### [ASSIGNED TASK]
Transcribe the listing below in full, exactly, with no images.

### [PROVIDED RECORDS]
▼
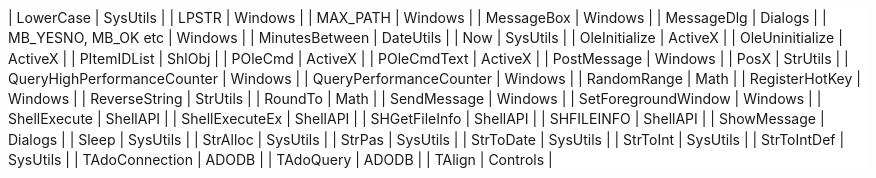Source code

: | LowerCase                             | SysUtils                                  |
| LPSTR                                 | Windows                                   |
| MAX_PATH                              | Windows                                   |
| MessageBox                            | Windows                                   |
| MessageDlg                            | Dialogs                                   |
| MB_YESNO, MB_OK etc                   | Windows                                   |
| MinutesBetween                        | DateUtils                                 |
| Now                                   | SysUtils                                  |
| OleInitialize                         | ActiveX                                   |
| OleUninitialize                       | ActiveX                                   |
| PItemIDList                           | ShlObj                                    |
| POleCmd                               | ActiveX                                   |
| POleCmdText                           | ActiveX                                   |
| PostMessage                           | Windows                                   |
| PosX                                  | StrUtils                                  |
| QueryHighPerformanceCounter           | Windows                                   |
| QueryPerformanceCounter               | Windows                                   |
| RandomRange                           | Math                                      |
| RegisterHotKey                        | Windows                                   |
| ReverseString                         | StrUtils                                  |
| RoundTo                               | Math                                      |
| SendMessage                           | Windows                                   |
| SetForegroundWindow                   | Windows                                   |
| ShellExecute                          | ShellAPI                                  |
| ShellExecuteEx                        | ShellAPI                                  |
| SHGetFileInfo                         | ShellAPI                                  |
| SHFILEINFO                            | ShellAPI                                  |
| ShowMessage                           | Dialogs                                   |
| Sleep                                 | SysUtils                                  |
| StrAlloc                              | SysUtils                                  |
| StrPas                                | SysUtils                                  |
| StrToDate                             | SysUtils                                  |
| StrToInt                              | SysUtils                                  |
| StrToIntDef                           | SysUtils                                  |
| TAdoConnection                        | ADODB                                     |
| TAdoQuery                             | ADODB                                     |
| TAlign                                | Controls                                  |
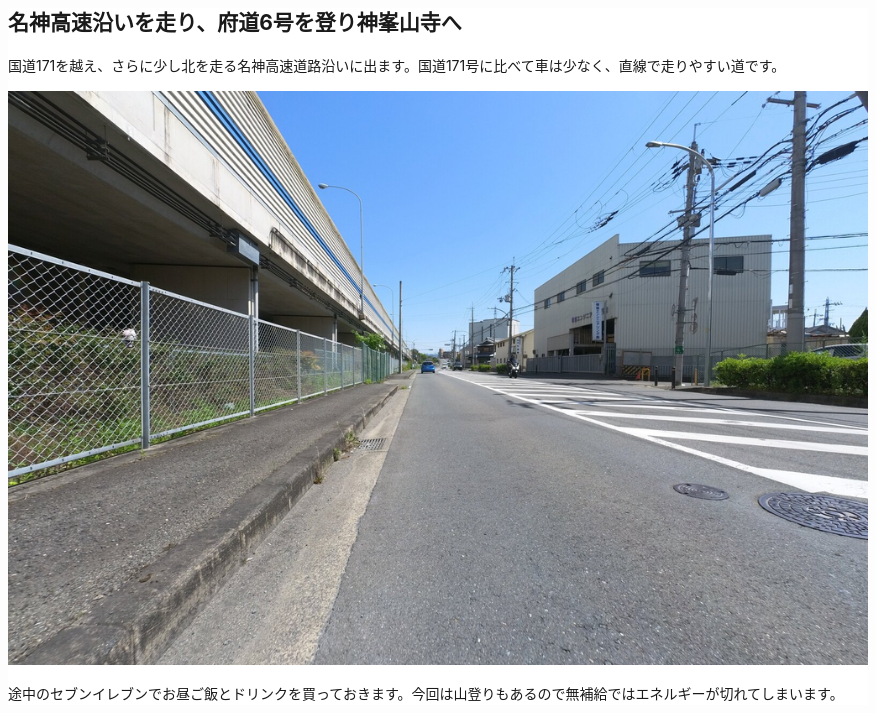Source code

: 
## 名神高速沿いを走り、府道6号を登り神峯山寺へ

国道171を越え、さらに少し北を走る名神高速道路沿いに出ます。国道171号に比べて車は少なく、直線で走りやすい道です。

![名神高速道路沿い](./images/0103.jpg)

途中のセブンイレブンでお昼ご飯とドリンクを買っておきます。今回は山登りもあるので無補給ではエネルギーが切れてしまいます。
▲
### [ANSWER TO THE PROBLEM]
Source code

: | LowerCase                             | SysUtils                                  |
| LPSTR                                 | Windows                                   |
| MAX_PATH                              | Windows                                   |
| MessageBox                            | Windows                                   |
| MessageDlg                            | Dialogs                                   |
| MB_YESNO, MB_OK etc                   | Windows                                   |
| MinutesBetween                        | DateUtils                                 |
| Now                                   | SysUtils                                  |
| OleInitialize                         | ActiveX                                   |
| OleUninitialize                       | ActiveX                                   |
| PItemIDList                           | ShlObj                                    |
| POleCmd                               | ActiveX                                   |
| POleCmdText                           | ActiveX                                   |
| PostMessage                           | Windows                                   |
| PosX                                  | StrUtils                                  |
| QueryHighPerformanceCounter           | Windows                                   |
| QueryPerformanceCounter               | Windows                                   |
| RandomRange                           | Math                                      |
| RegisterHotKey                        | Windows                                   |
| ReverseString                         | StrUtils                                  |
| RoundTo                               | Math                                      |
| SendMessage                           | Windows                                   |
| SetForegroundWindow                   | Windows                                   |
| ShellExecute                          | ShellAPI                                  |
| ShellExecuteEx                        | ShellAPI                                  |
| SHGetFileInfo                         | ShellAPI                                  |
| SHFILEINFO                            | ShellAPI                                  |
| ShowMessage                           | Dialogs                                   |
| Sleep                                 | SysUtils                                  |
| StrAlloc                              | SysUtils                                  |
| StrPas                                | SysUtils                                  |
| StrToDate                             | SysUtils                                  |
| StrToInt                              | SysUtils                                  |
| StrToIntDef                           | SysUtils                                  |
| TAdoConnection                        | ADODB                                     |
| TAdoQuery                             | ADODB                                     |
| TAlign                                | Controls                                  |
Source code

: 
## 名神高速沿いを走り、府道6号を登り神峯山寺へ

国道171を越え、さらに少し北を走る名神高速道路沿いに出ます。国道171号に比べて車は少なく、直線で走りやすい道です。

![名神高速道路沿い](./images/0103.jpg)

途中のセブンイレブンでお昼ご飯とドリンクを買っておきます。今回は山登りもあるので無補給ではエネルギーが切れてしまいます。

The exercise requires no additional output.